THE TASK
Carry on the news report about Canada dropping PCR tests for short trips, starting after its last sentence.

EXERCISE TEXT
=-=-=-=-=

By Steve Scherer
WASHINGTON (Reuters) -Canada is set to announce on Friday that it is no longer obliging Canadian travelers returning from short foreign trips to take expensive molecular COVID-19 tests, a government source said on Wednesday.
The travel industry complains that the requirement to take PCR (polymerase chain reaction) tests, the most reliable commonly-used method of detecting COVID-19, is deterring tourism.
Canadians who make trips of 72 hours or less to the United States will no longer need a PCR test when they return home, said the source, who requested anonymity.
The news was first reported by the Canadian Broadcasting Corporation.
The requirement was decried as a major impediment by business and travelers on both sides of the U.S.-Canada border because it deterred short trips by cross-border day trippers, many looking for shopping deals.
U.S. Congressman Brian Higgins, whose district includes Buffalo and Niagara Falls, New York, near the border said that he met with Canadian Prime Minister Justin Trudeau on Wednesday in Washington along with about a dozen other lawmakers.
Higgins said he was told the testing would be dropped for Americans in a second phase.

=-=-=-=-=

RAW DATA
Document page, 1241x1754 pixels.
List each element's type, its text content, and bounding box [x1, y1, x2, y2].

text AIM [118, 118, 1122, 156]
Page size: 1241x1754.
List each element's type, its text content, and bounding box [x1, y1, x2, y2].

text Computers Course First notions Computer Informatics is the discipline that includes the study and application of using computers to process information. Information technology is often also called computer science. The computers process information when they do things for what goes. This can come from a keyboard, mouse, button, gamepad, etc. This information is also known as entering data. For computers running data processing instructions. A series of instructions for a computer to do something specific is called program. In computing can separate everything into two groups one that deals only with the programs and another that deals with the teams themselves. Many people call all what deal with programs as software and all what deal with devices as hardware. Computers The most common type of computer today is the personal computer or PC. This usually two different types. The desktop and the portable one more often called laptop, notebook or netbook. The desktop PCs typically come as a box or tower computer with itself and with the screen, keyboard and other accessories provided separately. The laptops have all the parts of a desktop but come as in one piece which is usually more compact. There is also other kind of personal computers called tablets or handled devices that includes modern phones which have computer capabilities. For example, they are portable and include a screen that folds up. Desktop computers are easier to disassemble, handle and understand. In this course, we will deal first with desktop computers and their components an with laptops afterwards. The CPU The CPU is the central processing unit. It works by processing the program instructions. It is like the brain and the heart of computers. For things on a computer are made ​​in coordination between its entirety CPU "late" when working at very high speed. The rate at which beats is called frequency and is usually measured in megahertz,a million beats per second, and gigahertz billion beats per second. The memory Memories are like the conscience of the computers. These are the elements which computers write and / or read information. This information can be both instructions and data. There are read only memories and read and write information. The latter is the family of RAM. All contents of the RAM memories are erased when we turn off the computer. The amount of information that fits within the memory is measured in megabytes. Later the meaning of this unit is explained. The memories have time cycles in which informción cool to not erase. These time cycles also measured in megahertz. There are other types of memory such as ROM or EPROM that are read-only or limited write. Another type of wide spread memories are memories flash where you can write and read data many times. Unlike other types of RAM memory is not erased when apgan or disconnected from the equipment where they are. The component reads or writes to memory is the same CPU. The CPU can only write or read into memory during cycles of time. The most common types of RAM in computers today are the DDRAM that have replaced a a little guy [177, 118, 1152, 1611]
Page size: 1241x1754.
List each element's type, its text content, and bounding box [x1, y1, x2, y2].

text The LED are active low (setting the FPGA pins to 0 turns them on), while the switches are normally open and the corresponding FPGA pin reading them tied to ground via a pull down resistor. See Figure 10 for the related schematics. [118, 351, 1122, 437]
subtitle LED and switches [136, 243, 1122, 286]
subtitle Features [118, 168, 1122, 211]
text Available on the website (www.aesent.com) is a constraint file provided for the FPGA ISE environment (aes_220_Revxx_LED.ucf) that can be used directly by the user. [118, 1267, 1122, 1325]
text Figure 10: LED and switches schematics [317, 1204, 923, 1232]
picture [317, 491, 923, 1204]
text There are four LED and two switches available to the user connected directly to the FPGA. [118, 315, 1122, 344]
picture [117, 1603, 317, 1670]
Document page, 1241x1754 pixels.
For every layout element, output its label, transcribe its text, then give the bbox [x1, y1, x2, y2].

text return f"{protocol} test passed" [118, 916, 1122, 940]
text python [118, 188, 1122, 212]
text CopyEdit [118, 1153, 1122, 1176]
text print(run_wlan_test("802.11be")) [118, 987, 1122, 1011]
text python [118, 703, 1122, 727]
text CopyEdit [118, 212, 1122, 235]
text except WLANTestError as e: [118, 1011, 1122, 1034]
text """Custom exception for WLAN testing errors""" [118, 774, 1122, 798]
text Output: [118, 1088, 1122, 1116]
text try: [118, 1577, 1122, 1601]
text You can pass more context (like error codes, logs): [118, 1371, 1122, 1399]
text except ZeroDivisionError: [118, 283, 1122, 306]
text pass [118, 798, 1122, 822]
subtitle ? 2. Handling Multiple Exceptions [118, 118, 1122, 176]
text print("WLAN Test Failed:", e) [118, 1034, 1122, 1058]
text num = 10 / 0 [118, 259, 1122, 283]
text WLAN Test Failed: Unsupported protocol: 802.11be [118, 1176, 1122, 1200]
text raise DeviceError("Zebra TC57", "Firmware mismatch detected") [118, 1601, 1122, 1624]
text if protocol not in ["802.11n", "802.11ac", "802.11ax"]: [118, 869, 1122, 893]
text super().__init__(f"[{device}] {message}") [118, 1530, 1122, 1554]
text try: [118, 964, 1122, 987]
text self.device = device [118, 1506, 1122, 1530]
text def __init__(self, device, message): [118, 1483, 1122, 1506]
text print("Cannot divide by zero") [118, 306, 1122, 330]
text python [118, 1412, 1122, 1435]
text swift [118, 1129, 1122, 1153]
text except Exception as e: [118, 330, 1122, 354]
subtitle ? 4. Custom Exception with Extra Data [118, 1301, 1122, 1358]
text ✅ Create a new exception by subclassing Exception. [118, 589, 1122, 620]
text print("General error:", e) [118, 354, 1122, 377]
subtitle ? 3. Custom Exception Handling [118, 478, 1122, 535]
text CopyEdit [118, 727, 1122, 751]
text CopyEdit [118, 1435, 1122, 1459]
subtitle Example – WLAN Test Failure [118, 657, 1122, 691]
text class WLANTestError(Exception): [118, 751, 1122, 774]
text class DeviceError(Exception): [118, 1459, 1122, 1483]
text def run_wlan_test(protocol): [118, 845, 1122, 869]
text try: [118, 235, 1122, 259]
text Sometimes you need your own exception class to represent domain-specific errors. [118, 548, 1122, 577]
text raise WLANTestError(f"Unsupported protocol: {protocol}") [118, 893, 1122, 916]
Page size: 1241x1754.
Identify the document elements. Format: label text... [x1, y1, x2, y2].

=-=-=-=-=

RESULT OF THIS EXERCISE
The delay for ceasing testing for Americans “makes no sense,” Higgins said in a statement. “Testing is not only unnecessary, it is prohibiting a cross-border exchange critical to fostering economic recovery in both nations.”
Trudeau is in Washington for a meetings on Thursday with U.S. President Joe Biden and Mexican President Andres Manuel Lopez Obrador.
Three-quarters of Canadian trips to the United States in 2019 were by car, according to Statistics Canada. That year, Canadians made 21.5 million car trips across the border that involved less than a day’s stay.
On Nov. 8, the United States lifted an early 2020 travel ban in response to the coronavirus pandemic that barred access to most non-U.S. citizens traveling from 33 countries and restricted overland entry from Mexico and Canada.
Most travelers are required to show proof of vaccination in both directions but Canada had also required a negative PCR test.